* [Task goal]: In the material below, find all lines with the string "above" and copy them.

Task data section start

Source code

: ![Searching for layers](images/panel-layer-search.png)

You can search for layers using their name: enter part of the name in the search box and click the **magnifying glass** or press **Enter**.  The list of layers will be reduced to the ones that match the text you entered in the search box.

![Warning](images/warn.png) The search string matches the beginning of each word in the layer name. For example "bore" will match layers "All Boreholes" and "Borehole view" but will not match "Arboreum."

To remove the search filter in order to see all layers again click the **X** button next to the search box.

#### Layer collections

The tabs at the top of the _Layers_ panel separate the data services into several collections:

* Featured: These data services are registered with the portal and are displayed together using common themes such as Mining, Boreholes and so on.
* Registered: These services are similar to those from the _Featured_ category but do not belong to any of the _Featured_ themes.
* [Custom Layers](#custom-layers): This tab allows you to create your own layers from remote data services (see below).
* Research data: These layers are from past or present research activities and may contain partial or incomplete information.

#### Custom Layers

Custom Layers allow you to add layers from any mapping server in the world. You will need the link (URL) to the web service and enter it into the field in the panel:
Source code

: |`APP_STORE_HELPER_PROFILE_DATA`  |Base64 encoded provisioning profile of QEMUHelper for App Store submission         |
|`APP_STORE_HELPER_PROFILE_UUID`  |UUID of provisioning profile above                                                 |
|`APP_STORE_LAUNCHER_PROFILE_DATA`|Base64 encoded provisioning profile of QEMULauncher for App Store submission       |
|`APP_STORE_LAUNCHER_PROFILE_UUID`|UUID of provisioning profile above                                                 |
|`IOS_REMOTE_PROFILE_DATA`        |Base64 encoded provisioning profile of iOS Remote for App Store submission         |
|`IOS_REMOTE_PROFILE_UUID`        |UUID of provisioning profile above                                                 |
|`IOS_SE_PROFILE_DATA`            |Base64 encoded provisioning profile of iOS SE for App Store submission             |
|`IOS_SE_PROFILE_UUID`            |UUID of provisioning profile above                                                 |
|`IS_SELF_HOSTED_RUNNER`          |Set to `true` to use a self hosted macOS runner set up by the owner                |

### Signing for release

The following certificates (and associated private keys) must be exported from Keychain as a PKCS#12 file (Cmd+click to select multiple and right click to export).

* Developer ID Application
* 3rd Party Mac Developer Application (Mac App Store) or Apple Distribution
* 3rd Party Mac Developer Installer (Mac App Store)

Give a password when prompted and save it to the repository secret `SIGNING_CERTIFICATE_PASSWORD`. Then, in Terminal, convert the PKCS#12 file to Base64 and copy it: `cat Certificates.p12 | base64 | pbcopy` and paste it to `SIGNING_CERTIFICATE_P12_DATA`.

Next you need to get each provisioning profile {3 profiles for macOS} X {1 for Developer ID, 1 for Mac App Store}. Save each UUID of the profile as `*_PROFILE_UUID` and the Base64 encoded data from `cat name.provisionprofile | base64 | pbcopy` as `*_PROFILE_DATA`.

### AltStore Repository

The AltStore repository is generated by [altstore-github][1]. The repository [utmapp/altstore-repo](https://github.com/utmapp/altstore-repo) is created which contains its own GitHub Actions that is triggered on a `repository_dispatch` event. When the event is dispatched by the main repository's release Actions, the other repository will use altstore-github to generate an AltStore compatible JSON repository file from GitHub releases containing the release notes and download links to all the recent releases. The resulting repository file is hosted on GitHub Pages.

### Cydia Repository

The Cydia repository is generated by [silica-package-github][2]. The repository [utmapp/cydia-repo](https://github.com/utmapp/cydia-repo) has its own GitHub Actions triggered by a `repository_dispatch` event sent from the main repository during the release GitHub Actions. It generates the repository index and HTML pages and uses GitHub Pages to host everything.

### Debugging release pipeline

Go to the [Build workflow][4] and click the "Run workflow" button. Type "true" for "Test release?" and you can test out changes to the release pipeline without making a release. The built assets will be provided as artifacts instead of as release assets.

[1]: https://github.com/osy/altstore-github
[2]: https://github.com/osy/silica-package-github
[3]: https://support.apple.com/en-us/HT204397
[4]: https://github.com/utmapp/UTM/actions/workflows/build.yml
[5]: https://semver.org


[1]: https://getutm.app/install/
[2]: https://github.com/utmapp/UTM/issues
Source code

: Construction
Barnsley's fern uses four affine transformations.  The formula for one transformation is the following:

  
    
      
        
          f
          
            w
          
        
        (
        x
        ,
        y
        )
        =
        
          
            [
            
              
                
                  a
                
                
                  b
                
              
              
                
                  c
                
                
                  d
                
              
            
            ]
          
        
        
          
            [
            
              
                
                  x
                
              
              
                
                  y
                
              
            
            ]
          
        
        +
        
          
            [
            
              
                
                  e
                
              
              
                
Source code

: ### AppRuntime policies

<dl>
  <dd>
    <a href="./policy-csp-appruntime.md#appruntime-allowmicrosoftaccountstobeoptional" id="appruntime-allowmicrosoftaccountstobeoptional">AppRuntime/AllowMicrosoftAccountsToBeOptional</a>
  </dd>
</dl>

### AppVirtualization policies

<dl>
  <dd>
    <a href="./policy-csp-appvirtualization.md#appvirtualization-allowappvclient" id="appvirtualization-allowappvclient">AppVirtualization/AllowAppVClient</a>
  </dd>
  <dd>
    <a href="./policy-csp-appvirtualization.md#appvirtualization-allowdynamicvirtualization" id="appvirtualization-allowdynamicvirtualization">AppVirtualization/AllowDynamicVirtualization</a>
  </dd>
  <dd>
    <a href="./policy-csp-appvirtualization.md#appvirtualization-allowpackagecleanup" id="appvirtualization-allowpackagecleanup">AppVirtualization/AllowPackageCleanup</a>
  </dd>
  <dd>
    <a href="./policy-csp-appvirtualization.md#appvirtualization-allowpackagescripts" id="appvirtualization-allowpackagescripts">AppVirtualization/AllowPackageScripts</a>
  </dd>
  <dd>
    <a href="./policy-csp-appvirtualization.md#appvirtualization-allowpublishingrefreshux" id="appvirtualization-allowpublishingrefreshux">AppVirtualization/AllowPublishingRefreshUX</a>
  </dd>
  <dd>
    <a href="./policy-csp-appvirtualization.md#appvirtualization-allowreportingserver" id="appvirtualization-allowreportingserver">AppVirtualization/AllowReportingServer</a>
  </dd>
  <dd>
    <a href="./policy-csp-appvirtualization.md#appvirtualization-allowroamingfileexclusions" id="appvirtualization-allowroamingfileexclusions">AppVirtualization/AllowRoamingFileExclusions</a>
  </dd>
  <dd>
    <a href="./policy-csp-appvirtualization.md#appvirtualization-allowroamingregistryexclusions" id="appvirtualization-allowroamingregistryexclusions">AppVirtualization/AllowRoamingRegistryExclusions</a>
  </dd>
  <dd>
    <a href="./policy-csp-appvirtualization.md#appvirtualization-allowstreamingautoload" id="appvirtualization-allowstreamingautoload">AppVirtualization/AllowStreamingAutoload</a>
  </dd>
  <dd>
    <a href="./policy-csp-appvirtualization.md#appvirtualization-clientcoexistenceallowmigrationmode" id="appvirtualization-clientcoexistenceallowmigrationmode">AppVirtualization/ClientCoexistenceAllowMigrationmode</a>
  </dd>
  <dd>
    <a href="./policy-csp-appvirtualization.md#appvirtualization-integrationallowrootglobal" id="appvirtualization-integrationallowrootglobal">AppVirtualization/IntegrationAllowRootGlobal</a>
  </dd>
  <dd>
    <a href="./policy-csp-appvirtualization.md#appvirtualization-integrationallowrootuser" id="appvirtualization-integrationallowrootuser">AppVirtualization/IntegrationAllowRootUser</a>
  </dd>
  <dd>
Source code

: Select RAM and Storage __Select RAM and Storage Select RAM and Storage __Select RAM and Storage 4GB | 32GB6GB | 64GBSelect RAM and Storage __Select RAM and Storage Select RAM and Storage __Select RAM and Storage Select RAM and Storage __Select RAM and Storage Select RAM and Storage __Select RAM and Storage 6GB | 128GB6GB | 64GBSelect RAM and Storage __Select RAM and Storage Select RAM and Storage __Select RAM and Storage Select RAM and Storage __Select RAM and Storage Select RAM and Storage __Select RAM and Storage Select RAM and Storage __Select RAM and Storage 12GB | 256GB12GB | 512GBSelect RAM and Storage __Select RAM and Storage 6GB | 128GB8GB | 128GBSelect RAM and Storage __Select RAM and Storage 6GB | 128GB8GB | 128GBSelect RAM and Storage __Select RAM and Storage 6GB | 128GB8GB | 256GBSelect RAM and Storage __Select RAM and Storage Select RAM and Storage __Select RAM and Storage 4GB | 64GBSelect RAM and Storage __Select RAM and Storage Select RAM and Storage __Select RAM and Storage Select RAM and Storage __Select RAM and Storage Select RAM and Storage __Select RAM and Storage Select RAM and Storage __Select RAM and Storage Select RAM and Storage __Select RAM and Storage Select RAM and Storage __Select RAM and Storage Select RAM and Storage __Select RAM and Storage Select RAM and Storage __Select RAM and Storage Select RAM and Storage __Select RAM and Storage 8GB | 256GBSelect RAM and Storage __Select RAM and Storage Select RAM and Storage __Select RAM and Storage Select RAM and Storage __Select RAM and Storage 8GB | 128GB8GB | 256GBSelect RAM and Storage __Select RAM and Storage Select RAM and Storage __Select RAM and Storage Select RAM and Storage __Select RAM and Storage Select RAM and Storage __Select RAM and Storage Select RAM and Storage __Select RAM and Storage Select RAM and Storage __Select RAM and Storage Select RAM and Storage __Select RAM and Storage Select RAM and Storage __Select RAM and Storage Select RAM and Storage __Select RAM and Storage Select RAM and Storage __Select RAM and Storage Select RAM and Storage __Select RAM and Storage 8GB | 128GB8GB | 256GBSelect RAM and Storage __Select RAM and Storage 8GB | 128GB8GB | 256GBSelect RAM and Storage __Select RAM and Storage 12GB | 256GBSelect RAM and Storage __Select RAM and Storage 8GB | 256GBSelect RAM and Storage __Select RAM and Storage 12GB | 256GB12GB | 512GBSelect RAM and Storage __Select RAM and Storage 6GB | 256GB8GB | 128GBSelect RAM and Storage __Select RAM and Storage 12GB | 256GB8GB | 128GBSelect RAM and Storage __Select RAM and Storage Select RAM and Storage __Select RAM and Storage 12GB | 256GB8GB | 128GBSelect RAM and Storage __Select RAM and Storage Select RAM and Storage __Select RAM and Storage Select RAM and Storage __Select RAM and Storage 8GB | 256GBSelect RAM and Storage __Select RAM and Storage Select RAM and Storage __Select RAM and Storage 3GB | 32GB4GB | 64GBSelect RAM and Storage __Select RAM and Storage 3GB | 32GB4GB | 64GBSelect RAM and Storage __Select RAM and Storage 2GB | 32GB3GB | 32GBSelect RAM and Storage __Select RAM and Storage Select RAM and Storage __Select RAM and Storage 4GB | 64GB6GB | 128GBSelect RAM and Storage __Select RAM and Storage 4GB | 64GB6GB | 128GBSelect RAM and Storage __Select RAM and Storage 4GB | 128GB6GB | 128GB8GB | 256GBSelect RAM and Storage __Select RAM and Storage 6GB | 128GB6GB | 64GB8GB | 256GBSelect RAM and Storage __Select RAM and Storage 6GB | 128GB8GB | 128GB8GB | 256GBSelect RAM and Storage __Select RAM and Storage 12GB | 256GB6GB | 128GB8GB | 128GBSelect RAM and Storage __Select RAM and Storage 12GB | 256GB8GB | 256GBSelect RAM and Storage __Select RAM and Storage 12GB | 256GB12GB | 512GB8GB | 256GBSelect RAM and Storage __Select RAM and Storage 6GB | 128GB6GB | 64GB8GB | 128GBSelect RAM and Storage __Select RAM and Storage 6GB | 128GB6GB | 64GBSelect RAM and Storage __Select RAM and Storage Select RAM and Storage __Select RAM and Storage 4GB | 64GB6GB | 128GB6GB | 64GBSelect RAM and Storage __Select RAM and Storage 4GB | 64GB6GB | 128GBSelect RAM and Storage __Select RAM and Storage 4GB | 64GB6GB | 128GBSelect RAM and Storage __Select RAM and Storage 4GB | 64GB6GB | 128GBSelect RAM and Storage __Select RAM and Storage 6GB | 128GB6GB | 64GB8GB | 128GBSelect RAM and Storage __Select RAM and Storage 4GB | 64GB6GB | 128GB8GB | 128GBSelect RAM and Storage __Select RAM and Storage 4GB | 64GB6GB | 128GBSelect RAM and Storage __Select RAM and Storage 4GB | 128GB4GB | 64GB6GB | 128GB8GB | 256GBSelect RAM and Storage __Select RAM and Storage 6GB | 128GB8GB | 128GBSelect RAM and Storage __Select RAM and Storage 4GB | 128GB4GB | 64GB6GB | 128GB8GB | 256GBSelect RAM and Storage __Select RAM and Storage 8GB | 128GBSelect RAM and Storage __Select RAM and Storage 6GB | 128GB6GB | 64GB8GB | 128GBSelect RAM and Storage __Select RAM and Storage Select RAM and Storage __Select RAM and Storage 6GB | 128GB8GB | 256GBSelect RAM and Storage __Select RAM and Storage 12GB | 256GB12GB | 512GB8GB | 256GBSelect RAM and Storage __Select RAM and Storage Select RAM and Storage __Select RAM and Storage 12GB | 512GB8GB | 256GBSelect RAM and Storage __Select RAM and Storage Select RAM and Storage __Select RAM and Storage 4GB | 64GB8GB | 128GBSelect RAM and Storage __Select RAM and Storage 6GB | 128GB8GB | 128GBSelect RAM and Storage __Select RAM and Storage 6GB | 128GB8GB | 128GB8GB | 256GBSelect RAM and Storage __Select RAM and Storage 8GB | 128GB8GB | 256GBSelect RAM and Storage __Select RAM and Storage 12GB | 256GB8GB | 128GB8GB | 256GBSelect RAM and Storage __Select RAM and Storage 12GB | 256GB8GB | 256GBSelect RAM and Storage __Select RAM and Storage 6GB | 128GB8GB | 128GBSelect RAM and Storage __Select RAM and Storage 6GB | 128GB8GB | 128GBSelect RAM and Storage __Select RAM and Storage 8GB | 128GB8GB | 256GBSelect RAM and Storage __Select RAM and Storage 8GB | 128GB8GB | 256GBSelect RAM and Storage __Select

Task data section end

* [Answer area]:
|`APP_STORE_HELPER_PROFILE_UUID`  |UUID of provisioning profile above                                                 |
|`APP_STORE_LAUNCHER_PROFILE_UUID`|UUID of provisioning profile above                                                 |
|`IOS_REMOTE_PROFILE_UUID`        |UUID of provisioning profile above                                                 |
|`IOS_SE_PROFILE_UUID`            |UUID of provisioning profile above                                                 |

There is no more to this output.